--- GIVEN PASSAGE ---
--- START ---

# Astralean



## SpotMe?

What's the maximum dosage for a female?

I'm using Alpa Pharma Astralean It's 40mcg.


----------



## Dux

It depends what you can personally handle.

I'm taking 160mg and I'm fine with it, but others have said that dosage was too much.


----------



## tprice

start on 40 but dont exceed 80.


----------



## Dux

And make sure your diet is sorted, it isn't that good


----------



## SpotMe?

tprice said:


> start on 40 but dont exceed 80.


I was taking 80 mcg but upped to 120 today should I go back down?


----------



## tprice

how long have you been on it, its one of those 'how does your body react' things.

if you can feel it working great, but if it feels too much take it back down.


----------



## SpotMe?

tprice said:


> how long have you been on it, its one of those 'how does your body react' things.
> 
> if you can feel it working great, but if it feels too much take it back down.


I've been on it for 5 days now started on 40mcg first two days then upped to 80 for two days felt fine so had another one today and again feel fine so would you say I'm safe to continue at 120mcg?

Also on an unrelated note yes I'm right near Newbury in Reading so not far at all.


----------



## GolfDelta

Originally Posted by tprice

start on 40 but dont exceed 80.

Why not?Its a personal tolerance there are no hard and fast rules so this is rubbish advice!

OP I can go up to 160mcg of astralean with no adverse sides,I increased my dosage by 20mcg(half a pill) every 2/3 days to assess tolerance.Just find what works for you.


----------



## ausbuilt

SpotMe? said:


> I've been on it for 5 days now started on 40mcg first two days then upped to 80 for two days felt fine so had another one today and again feel fine so would you say I'm safe to continue at 120mcg?

--- END ---

--- INFORMATION SHOWN ---
--- START ---

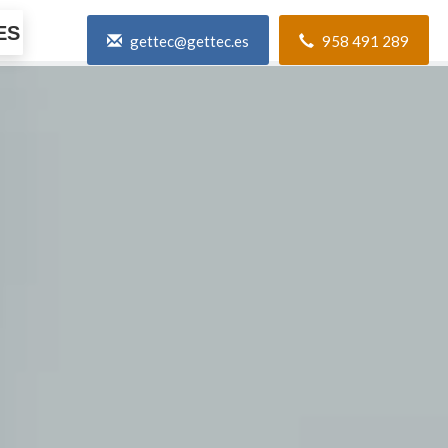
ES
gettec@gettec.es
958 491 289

--- END ---
--- START ---

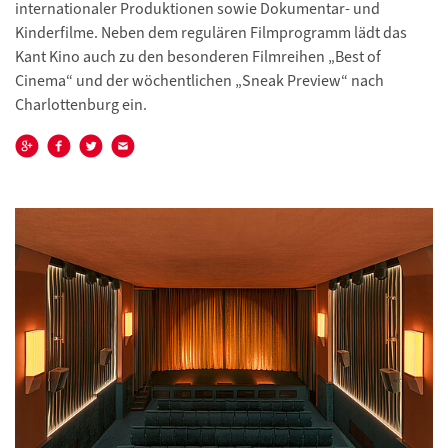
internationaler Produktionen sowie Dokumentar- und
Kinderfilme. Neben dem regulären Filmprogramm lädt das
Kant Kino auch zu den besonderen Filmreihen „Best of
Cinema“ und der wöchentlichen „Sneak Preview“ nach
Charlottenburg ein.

--- END ---

--- ACTIVITY ---
Write out everything in the Astralean thread from "Originally Posted by" down to "is rubbish advice!". Rely only on the Astralean thread and not on the material.

--- PROBLEM SOLUTION ---
Originally Posted by tprice

start on 40 but dont exceed 80.

Why not?Its a personal tolerance there are no hard and fast rules so this is rubbish advice!